▸ **Prompt**
Output the entries below exactly, from the first line to the line holding "<h4> [2. Learning Objectives ](#LO)", both included.

Data excerpts
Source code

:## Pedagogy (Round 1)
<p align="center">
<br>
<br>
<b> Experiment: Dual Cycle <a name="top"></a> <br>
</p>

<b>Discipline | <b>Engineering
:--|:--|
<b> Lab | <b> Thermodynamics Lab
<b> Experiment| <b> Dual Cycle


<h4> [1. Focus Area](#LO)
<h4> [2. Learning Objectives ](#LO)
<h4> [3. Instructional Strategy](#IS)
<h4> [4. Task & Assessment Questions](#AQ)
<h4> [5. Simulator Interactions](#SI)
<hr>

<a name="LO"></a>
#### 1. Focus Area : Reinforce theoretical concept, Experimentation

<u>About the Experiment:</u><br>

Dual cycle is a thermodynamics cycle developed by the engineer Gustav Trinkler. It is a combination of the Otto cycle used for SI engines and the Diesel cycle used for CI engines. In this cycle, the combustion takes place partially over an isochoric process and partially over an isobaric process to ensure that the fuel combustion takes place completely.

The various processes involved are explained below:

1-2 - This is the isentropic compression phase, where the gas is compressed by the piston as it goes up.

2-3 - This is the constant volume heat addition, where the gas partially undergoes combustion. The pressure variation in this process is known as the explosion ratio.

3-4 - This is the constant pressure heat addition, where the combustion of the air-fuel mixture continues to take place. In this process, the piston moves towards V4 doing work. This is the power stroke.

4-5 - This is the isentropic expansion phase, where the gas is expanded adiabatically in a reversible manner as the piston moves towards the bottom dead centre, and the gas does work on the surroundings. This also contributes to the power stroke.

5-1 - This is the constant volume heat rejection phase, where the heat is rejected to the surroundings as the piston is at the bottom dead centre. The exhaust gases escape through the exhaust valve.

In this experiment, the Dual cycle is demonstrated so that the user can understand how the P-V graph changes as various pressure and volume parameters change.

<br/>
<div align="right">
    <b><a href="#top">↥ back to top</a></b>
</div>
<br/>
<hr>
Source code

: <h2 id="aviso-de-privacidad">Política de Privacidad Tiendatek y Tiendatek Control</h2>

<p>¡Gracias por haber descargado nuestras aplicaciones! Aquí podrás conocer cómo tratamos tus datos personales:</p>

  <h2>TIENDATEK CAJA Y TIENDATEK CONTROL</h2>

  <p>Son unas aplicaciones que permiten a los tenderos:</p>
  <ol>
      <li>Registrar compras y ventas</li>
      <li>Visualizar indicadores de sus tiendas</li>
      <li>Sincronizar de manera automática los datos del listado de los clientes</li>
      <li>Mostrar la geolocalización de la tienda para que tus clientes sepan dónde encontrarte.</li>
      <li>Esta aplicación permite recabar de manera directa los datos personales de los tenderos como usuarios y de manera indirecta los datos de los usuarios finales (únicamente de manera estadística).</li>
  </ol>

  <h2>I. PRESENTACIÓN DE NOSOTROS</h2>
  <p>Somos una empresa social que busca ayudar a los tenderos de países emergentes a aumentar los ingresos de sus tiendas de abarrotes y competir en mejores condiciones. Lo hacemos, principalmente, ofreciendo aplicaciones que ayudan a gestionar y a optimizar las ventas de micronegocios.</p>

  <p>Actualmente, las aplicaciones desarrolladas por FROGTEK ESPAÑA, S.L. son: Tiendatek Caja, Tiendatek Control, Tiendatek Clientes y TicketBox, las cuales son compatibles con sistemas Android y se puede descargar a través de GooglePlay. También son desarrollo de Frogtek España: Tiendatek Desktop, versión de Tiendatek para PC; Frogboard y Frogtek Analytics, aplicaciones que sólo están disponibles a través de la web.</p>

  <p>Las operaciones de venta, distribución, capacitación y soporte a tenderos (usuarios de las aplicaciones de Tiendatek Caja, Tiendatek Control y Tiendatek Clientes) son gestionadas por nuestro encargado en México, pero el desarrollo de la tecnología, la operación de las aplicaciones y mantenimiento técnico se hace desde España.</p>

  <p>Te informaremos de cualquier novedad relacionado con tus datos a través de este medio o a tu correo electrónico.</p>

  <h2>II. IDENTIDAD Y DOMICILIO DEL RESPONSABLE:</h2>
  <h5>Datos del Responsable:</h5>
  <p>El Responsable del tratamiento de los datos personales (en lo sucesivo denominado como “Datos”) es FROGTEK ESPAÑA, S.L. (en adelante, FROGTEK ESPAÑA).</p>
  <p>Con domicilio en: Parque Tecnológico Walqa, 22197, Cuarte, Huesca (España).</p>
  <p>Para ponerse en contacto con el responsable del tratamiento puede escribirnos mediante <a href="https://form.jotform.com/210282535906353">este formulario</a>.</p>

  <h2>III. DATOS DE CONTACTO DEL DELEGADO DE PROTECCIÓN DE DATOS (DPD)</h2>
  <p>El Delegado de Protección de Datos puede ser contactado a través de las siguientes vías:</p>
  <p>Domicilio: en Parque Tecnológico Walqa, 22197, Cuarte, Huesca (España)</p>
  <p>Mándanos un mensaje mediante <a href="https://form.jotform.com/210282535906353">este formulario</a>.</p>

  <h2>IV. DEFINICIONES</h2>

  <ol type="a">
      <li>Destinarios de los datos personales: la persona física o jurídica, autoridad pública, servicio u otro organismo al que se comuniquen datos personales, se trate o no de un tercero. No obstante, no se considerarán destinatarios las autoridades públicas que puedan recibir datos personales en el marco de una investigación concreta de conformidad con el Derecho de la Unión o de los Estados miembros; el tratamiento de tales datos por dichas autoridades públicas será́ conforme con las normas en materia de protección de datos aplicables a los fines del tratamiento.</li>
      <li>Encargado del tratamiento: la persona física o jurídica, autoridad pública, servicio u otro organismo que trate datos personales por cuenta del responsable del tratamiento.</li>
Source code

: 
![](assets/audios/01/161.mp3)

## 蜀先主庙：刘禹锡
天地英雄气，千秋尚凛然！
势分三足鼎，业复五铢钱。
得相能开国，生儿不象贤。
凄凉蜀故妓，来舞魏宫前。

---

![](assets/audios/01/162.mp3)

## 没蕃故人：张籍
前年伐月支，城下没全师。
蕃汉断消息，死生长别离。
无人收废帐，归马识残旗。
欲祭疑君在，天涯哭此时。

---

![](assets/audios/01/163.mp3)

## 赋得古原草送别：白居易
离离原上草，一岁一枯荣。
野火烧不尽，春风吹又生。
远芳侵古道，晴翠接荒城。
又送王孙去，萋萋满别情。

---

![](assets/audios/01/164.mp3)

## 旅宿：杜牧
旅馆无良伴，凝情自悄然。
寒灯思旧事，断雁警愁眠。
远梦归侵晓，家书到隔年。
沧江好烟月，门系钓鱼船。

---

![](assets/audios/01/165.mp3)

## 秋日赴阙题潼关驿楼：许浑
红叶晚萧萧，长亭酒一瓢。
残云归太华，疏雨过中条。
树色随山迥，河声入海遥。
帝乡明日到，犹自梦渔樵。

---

▸ **Response to the task**
Source code

:## Pedagogy (Round 1)
<p align="center">
<br>
<br>
<b> Experiment: Dual Cycle <a name="top"></a> <br>
</p>

<b>Discipline | <b>Engineering
:--|:--|
<b> Lab | <b> Thermodynamics Lab
<b> Experiment| <b> Dual Cycle


<h4> [1. Focus Area](#LO)
<h4> [2. Learning Objectives ](#LO)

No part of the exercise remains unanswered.